Objectives. This systematic review (SR) synthesizes the literature on behavioral, pharmacologic, and combined interventions for adolescents ages 12 to 20 years with problematic substance use or substance use disorder. We included interventions designed to achieve abstinence, reduce use quantity and frequency, improve functional outcomes, and reduce substance-related harms.
Data sources. We conducted literature searches in MEDLINE, the Cochrane CENTRAL Trials Registry, Embase, CINAHL, and PsycINFO to identify primary studies meeting eligibility criteria through April 11, 2019.
Review methods. Each study was extracted by one methodologist and confirmed by at least one other methodologist. Data were extracted into customized forms in the Systematic Review Data Repository (SRDR) online system. We categorized interventions into one or more of seven primary intervention components: motivational interviewing (MI), family focused therapy (Fam), cognitive behavioral therapy (CBT), psychoeducation (Educ), contingency management (CM), peer group therapy (PeerGroup), and intensive case management (ICM). We conducted random effects meta-analyses of comparative studies where feasible and appropriate. We evaluated the strength of evidence (SoE) for each finding. The PROSPERO protocol registration number is CRD42018115388.
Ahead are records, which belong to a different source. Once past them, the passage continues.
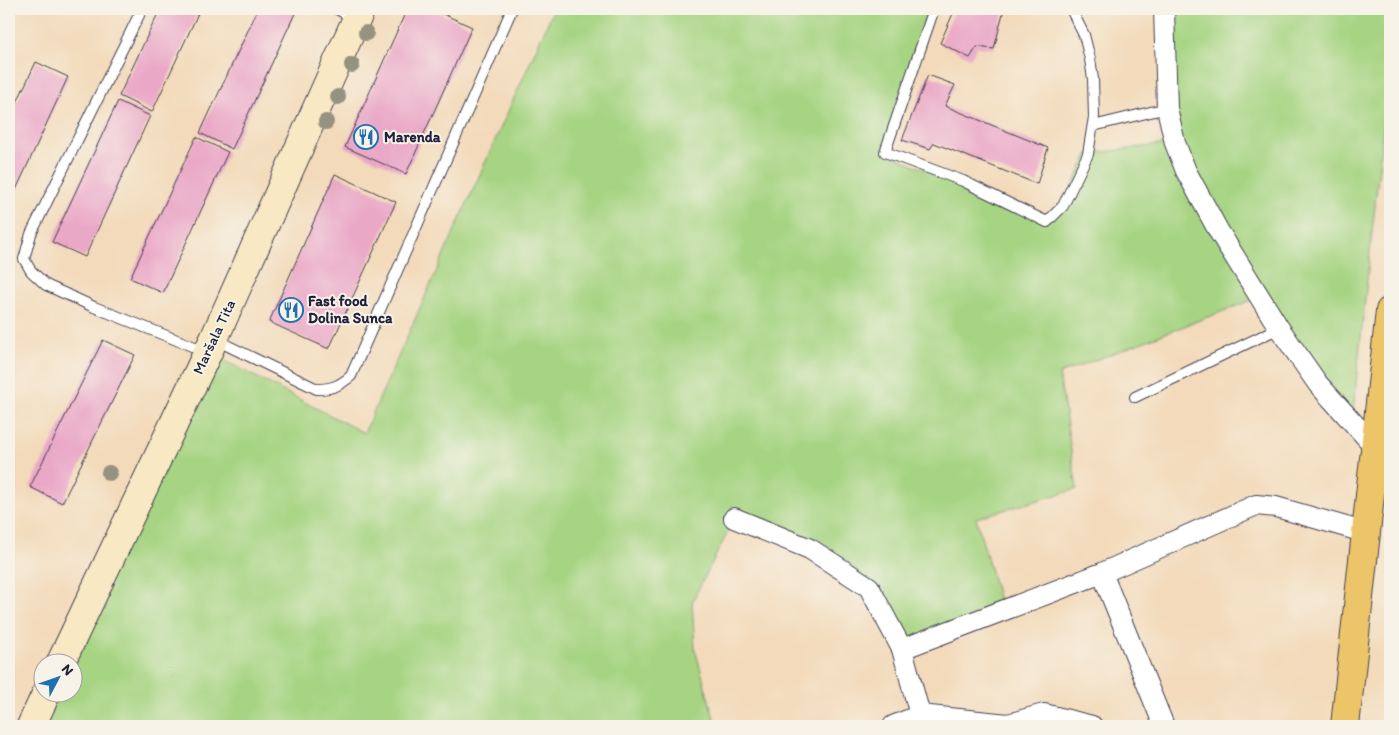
<svg xmlns="http://www.w3.org/2000/svg" width="1399" height="735" font-family="Itim,sans-serif">
	<style>
		.green { fill: #a6d482; stroke: #647b5e }
		.building { fill: #eaa8c7 }
		.lines { fill: none; stroke-linecap: round; stroke-linejoin: round }
		.lane-casing { stroke: #413e4e; stroke-width: 12 }
		.street-casing { stroke: #413e4e; stroke-width: 22 }
		.secondary-casing { stroke: #413e4e; stroke-width: 30 }
		.primary-casing { stroke: #413e4e; stroke-width: 30 }
		.lane { stroke: #fff; stroke-width: 10 }
		.street { stroke: #fff; stroke-width: 20 }
		.secondary { stroke: #f8e8c3; stroke-width: 28 }
		.primary { stroke: #edc569; stroke-width: 28 }
		.tree { fill: #969280 }
		.labels { text-anchor: middle; stroke-width: 4; stroke-linejoin: round; paint-order: stroke }
		.poi-label { font-size: 15px; font-weight: bold; fill: #22223b; stroke: #f7f3e8; text-anchor: start }
		.street-label { font-size: 15px; fill: #22223b; stroke: #f7f3e8 }
	</style>
	<rect width="100%" height="100%" fill="#f7f3e8"/>
	<filter id="ink" filterUnits="userSpaceOnUse"><feTurbulence type="fractalNoise" baseFrequency=".02" numOctaves="2"/><feDisplacementMap in="SourceGraphic" scale="10" xChannelSelector="R" yChannelSelector="G"/><feConvolveMatrix kernelMatrix="1 2 1 2 8 2 1 2 1" color-interpolation-filters="sRGB"/></filter>
	<filter id="wash" filterUnits="userSpaceOnUse"><feTurbulence type="fractalNoise" baseFrequency=".0096" numOctaves="4" result="noise"/><feDisplacementMap in="SourceGraphic" scale="20" xChannelSelector="R" yChannelSelector="G"/><feGaussianBlur stdDeviation="1.12" result="paint"/><feColorMatrix in="noise" values="0 0 0 0 0 0 0 0 0 0 0 0 0 0 0 0 0 1.4 0 .05"/><feComposite in="paint" operator="in"/></filter>
	<g filter="url(#wash)">
		<rect width="100%" height="100%" fill="#f3daba"/>
		<path class="green" d="M554,9H933L885,152L1047,222L1063,206L1088,154L1174,143L1164,9H1390V63L1352,422L1260,297L1059,374L1077,489L976,518L1002,611L902,649L869,587L735,518L692,602L695,649L716,726H31L47,693L72,692V662L208,352L364,433Z"/>
		<g id="blocks">
			<path class="building" d="M160,9H200L152,112L119,96Z
				M258,9H297L232,149L200,133Z
				M407,9H432L472,27L406,174L345,147Z
				M955,9H1004L994,49L977,47L970,58L940,43Z
				M36,62L68,77L9,205V119Z
				M928,75L955,85L945,106L1048,148L1037,184L934,143L930,149L902,140Z
				M118,101L150,116L85,257L52,242Z
				M196,137L228,152L163,293L130,278Z
				M335,174L396,202L329,349L269,322Z
				M103,340L135,355L62,503L30,487Z"/>
		</g>
	</g>
	<g filter="url(#ink)">
		<use href="#blocks" fill-opacity="0" stroke="#413e4e" stroke-width="1"/>
		<g class="lines">
			<defs>
				<path id="lane" d="M142,9L31,234L24,259L31,271L46,285L94,307L207,352
					M337,9L355,19
					M934,9L885,152L963,181L1047,222L1063,206L1088,154L1094,117L1093,79L1090,59L1084,35L1071,9
					M1093,126L1167,108
					M216,340L317,389C332,389 339,386 351,376L512,9
					M1135,397L1279,328"/>
				<path id="street" d="M1164,9L1167,108L1175,143L1186,171L1218,230L1279,328L1318,384L1376,448
					M734,518L810,549L869,587L902,649L920,715L1008,724L1044,714L1092,726
					M1102,573L1164,726
					M902,649L1102,573L1256,505L1276,507L1367,533
					M893,726L920,715"/>
				<path id="secondary" d="M61,662L214,339L361,9
					M31,726L47,692"/>
				<path id="primary" d="M1345,726L1390,311"/>
			</defs>
			<use href="#lane" class="lane-casing"/>
			<use href="#street" class="street-casing"/>
			<use href="#secondary" class="secondary-casing"/>
			<use href="#primary" class="primary-casing"/>
			<use href="#lane" class="lane"/>
			<use href="#street" class="street"/>
			<use href="#secondary" class="secondary"/>
			<use href="#primary" class="primary"/>
		</g>
		<g class="tree">
			<circle cx="366" cy="33" r="8"/>
			<circle cx="352" cy="65" r="8"/>
			<circle cx="338" cy="97" r="8"/>
			<circle cx="326" cy="122" r="8"/>
			<circle cx="109" cy="473" r="8"/>
		</g>
	</g>
	<defs>
		<symbol id="restaurant-ring" viewBox="-11 -11 22 22"><circle r="9.5" fill="#f7f3e8" stroke="#1f6fb2" stroke-width="1.5"/><path d="M-5-6h1v4h1v-4h1v4h1v-4h1v5L-1.5 .5V6h-2V.5L-5-1ZM5-6V6H3V1.5H1.5Q1.5-4 5-6Z" fill="#1f6fb2"/></symbol>
	</defs>
	<g fill-rule="evenodd">
		<use href="#restaurant-ring" x="352" y="123" width="28" height="28"/>
		<use href="#restaurant-ring" x="277" y="296" width="28" height="28"/>
	</g>
	<g class="labels">
		<g class="poi-label">
			<text x="384" y="142">Marenda</text>
			<text x="308" y="306">Fast food<tspan x="308" dy="17">Dolina Sunca</tspan></text>
		</g>
		<g class="street-label">
			<text transform="translate(214 337) rotate(-65)" y="5">Maršala Tita</text>
		</g>
	</g>
	<rect width="1399" height="735" fill="none" stroke="#f7f3e8" stroke-width="30"/>
	<g transform="translate(58 678) rotate(49)"><circle r="24" fill="#f7f3e8" stroke="#a29fa3"/>
	<path d="M0-4L9 19L0 12L-9 19Z" fill="#1f6fb2"/>
	<text y="-8" font-size="14" font-weight="bold" text-anchor="middle" fill="#22223b">N</text>
	</g>
</svg>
Results and conclusion. The literature search yielded 29,688 citations, from which 117 studies, in 222 citations, were included. Overall, the evidence suggests that brief MI reduces heavy alcohol use (low SoE), alcohol use days (moderate SoE) and substance use related problems (low SoE). In the college setting, prior SRs support at least short term benefits from behavioral interventions. Brief MI does not reduce cannabis use days (moderate SoE). Amongst non-brief interventions, limited evidence suggests that Fam may be most effective in reducing alcohol use (low SoE). More research is needed to identify other effective intensive behavioral interventions for alcohol use disorder. Intensive interventions did not appear to decrease cannabis use. Some interventions (CBT, CBT+MI, and CBT+MI+CM) were associated with increased cannabis use (low SoE). Both MI and CBT reduce combined alcohol and other drug use (low SoE). Combined CBT+MI reduces illicit drug use (low SoE). Longer courses of buprenorphine (2 – 3 months) are more effective than shorter courses (14 – 28 days) to reduce opioid use and achieve abstinence (low SoE). SRs in the college settings support use of brief interventions for students with any use, heavy or problematic use. More research is needed to identify the most effective combinations of behavioral and pharmacologic treatments for opioid, alcohol, and cannabis use disorders.